= J.T. Studley =

John Tatchell Studley (1864–1916), of Seaborough Court, was an English sportsman and landowner. He is best known for authoring The Journal of A Sporting Nomad (1912), an account of his big game hunting experiences in North America and Africa.

He was the son of John Studley , Esq. of Broadwindsor, a prosperous manufacturer from an old Dorsetshire family, by his wife Sophia Anne Tatchell-Bullen, daughter of John Tatchell-Bullen, Esq. of Marchwood, a relative of Admiral Sir Charles Bullen.

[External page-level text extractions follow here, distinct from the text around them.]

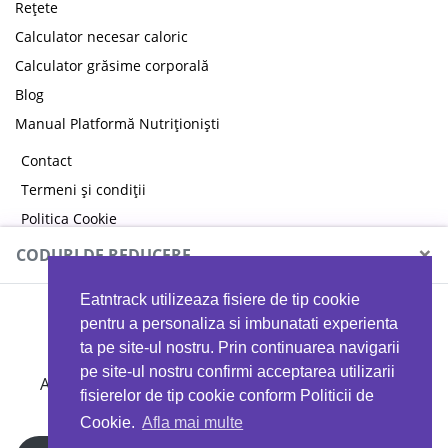
Rețete
Calculator necesar caloric
Calculator grăsime corporală
Blog
Manual Platformă Nutriționiști
Contact
Termeni și condiții
Politica Cookie
Politica de confidențialitate
×
CODURI DE REDUCERE
Eatntrack utilizeaza fisiere de tip cookie
MYPROTEIN
pentru a personaliza si imbunatati experienta
ta pe site-ul nostru. Prin continuarea navigarii
pe site-ul nostru confirmi acceptarea utilizarii
Ai
40%
reducere la orice comandă folosind codul
fisierelor de tip cookie conform Politicii de
EATTRACK
Cookie.
Afla mai multe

Studley underwent many sporting trips abroad. He bagged lion near the Pungwe River in South Africa, then proceeded on an extended hunting trip to British East Africa where he successfully hunted buffalo, lion and eland. He also hunted caribou in Newfoundland; moose, grizzly bear, Stone sheep, and Dall Sheep in the Kenai peninsula, Alaska and British Columbia; and fished for tarpon and shark in Florida.

He married Beatrice de Chair, sister of Admiral Sir Dudley de Chair. His only son, Derek, married the Scottish heiress Nina Ogilvie-Grant, 12th Countess of Seafield and was the father of the 13th and present Earl of Seafield.

== Bibliography ==

- The Journal of A Sporting Nomad (1912), John Lane. New York.